While not explicitly documented, MCP servers are really just tools behind the scenes (even for Anthropic models). This means we can use prompt caching just like "normal" tools can be cached!
{
"model": "claude-sonnet-4-20250514",
"max_tokens": 1000,
"messages": [
{
"role": "user",
"content": [
{
"type": "text",
"text": "List all the Linux kernel arguments.",
"cache_control": {
"type": "ephemeral"
}
}
]
}
],
"mcp_servers": [
{
"type": "url",
"url": "https://mcp.deepwiki.com/sse",
"name": "DeepWiki"
}
]
}
Request body with caching enabled
How's our usage now?
{
"input_tokens": 1744,
"cache_creation_input_tokens": 3218,
"cache_read_input_tokens": 7489,
"output_tokens": 1331
}
Response usage with caching enabled
Much better. On just one prompt, we went from paying $0.0220 without caching down to $0.0195 on input tokens with caching!
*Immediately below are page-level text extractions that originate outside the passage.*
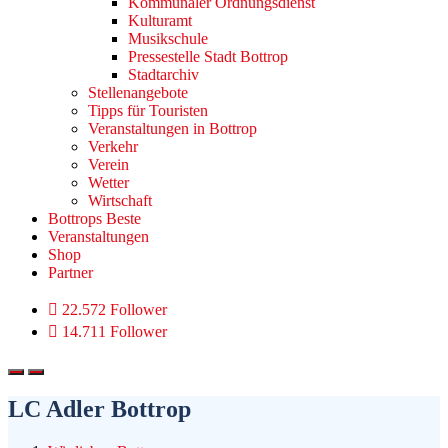
Kommunaler Ordnungsdienst
Kulturamt
Musikschule
Pressestelle Stadt Bottrop
Stadtarchiv
Stellenangebote
Tipps für Touristen
Veranstaltungen in Bottrop
Verkehr
Verein
Wetter
Wirtschaft
Bottrops Beste
Veranstaltungen
Shop
Partner
22.572 Follower
14.711 Follower
LC Adler Bottrop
7356*(3/1000000)+0*(3.75/1000000)+0*(0.30/1000000)
Cost without prompt caching
1744*(3/1000000)+3218*(3.75/1000000)+7349*(0.30/1000000)
Cost with prompt caching
In most situations, you should see a significant cost saving if you remember to add prompt caching whenever you're using remote MCP servers, even if you are only sending one API request.
We did notice that enabling caching like this can sometimes result in a high cache_creation_input_tokens
; we'll look into this in a future blog post.